■ Problem description
Reproduce the passage on linked data for the Archives Hub word for word from "Linking Lives is" to "people and events.".

■ Source text
***

In March 2010 the JISC put out a call for proposals to “expose digital content for education and research,” looking for projects that would enable structured data to be made available on the Web, in particular linked data. We secured funding for a proposal to create linked data for the Archives Hub, and the Linked Open Copac and Archives Hub (LOCAH) project was the result of this. Running over one year, it aimed to output linked data, provide views on the data, and offer a SPARQL endpoint for querying the data— as well as documenting the process through the blog. We provided a stylesheet for the transformation of Archives Hub Encoded Archival Descriptions (EAD) into RDF XML, which is available from the linked data site that we created: LOCAH Linked Archives Hub.
It seemed to us that the next logical step in the linked data journey was to create some kind of proof of concept. While the premise behind linked data is that you open up your data for others to consume and thereby provide the potential for innovative ways to combine different datasets, we felt that we needed a pro-active approach, developing our own front end—something to demonstrate the potential benefits of linked data for end users. We wanted to build on the initial investment in the LOCAH project and put linked data to the test in a real life scenario. Our proposition was that this could potentially connect archives more effectively to the wider information landscape, bringing them together with other sources to benefit researchers. It is important to state that for these reasons we wanted to have an interface based entirely on linked data (that is, data provided in RDF and linked to other data sources) rather than a hybrid approach, which could include non-linked data sources.
Why Linking Lives?
We discussed a number of ideas around which we could create an interface. The obvious options were to base it around subjects, events, or names. We decided on a biographical approach because it would clearly be of value to researchers, we felt it would be relatively easy to scope, and we had already done some matching of names within the Archives Hub to names in external datasets. Our linked data output includes statements using the <sameAs> property where we specify within our linked data that “x person in the Hub data is the same as y person in VIAF” (the Virtual International Authority File).
Linking Lives is therefore about focusing on individuals as a way into both archival collections and other relevant data sources. The Archives Hub data is rich in information about people, organizations, and events and we wanted to highlight this, as well as putting the data within the context of a range of data sources in order to provide a biographical perspective—in contrast to the more traditional interface for archives that focuses on the collection description. Researchers do not usually have an archive collection in mind when they start their research and they may not be familiar with primary sources. A biographical resource is a familiar starting point that can lead them to relevant collections and help them to make connections between people and events.

***

■ Dataset items
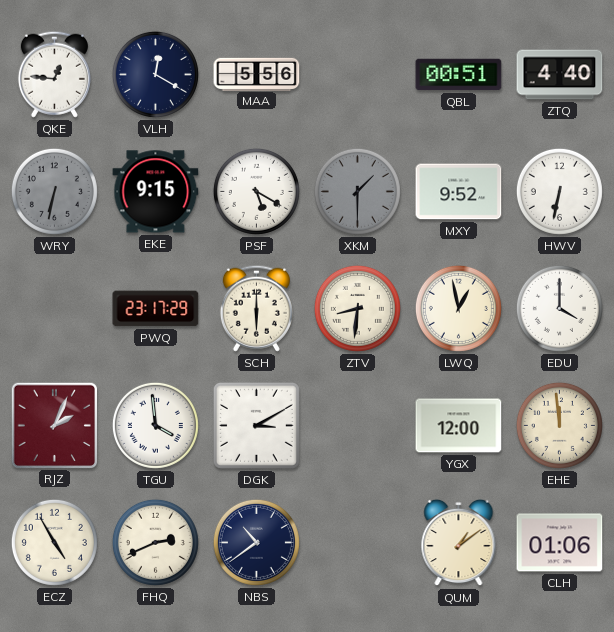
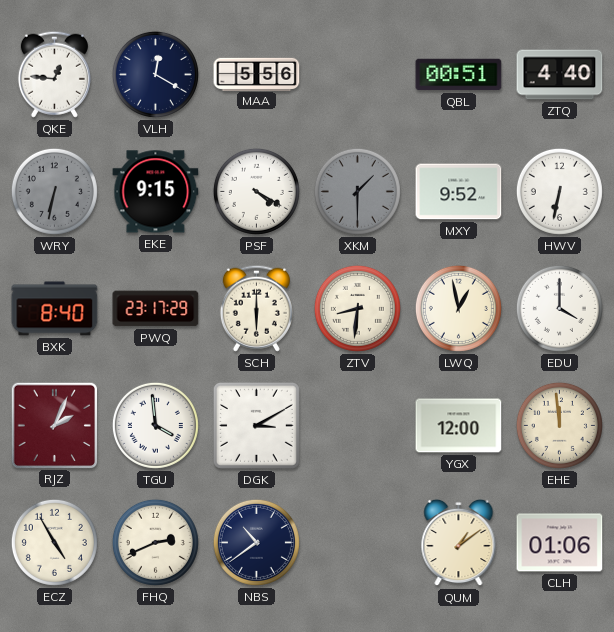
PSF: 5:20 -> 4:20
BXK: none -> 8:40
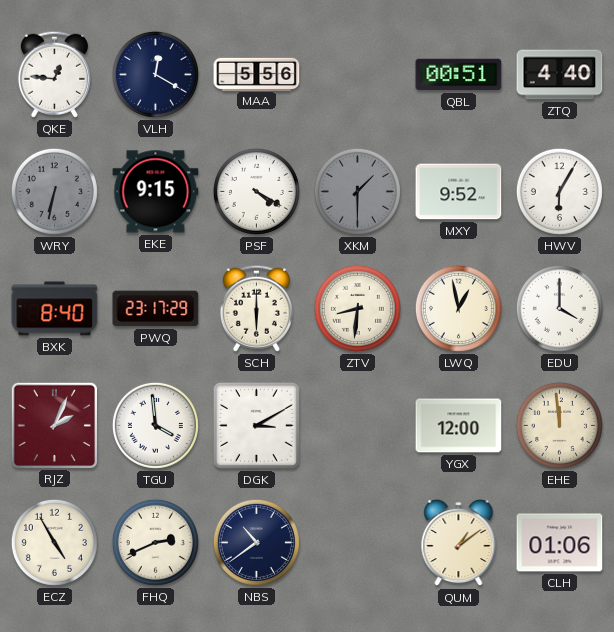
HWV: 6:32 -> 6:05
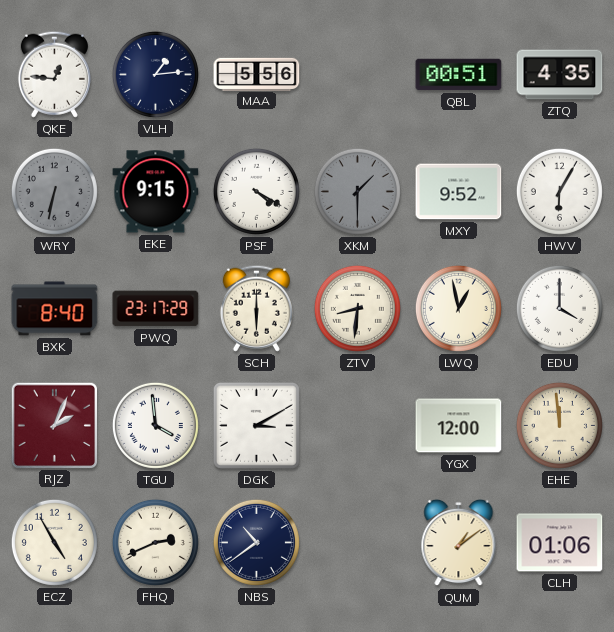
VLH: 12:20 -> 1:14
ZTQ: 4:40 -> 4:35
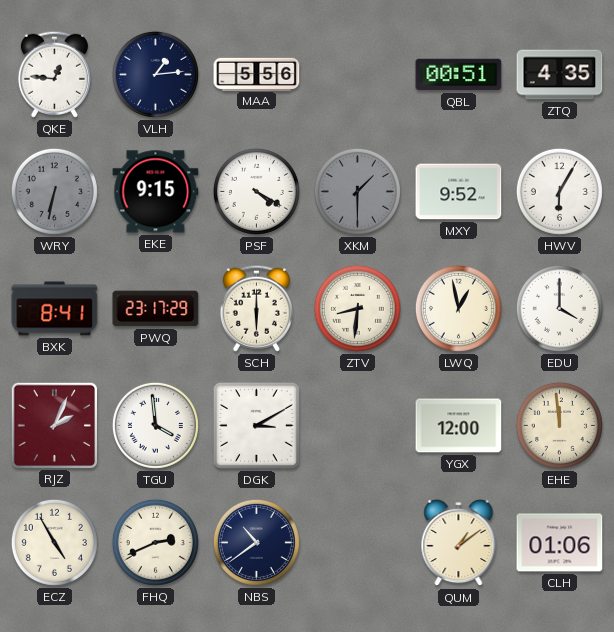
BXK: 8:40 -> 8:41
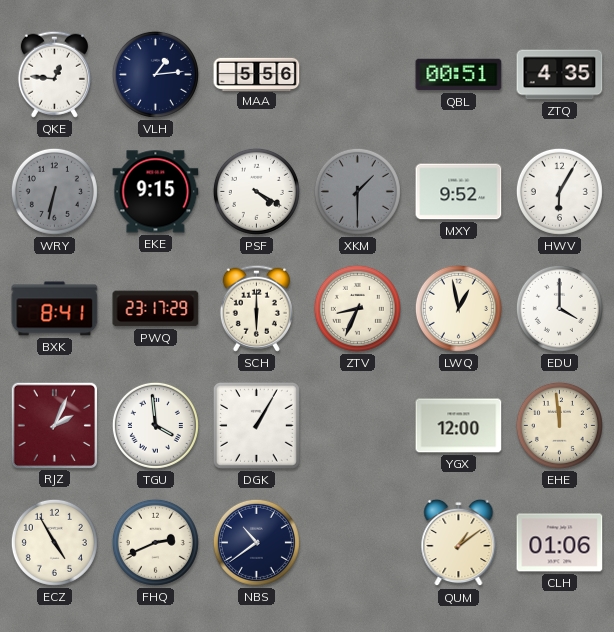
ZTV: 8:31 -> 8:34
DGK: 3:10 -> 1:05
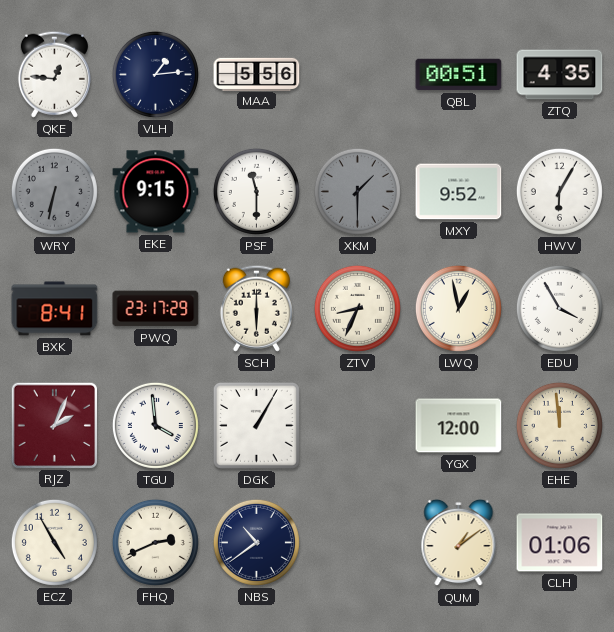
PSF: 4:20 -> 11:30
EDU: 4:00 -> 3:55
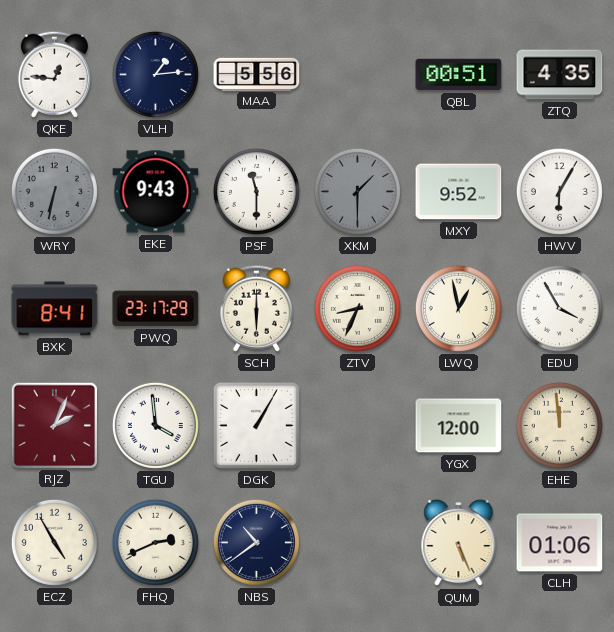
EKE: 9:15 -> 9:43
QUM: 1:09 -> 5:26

***

■ Result
Linking Lives is therefore about focusing on individuals as a way into both archival collections and other relevant data sources. The Archives Hub data is rich in information about people, organizations, and events and we wanted to highlight this, as well as putting the data within the context of a range of data sources in order to provide a biographical perspective—in contrast to the more traditional interface for archives that focuses on the collection description. Researchers do not usually have an archive collection in mind when they start their research and they may not be familiar with primary sources. A biographical resource is a familiar starting point that can lead them to relevant collections and help them to make connections between people and events.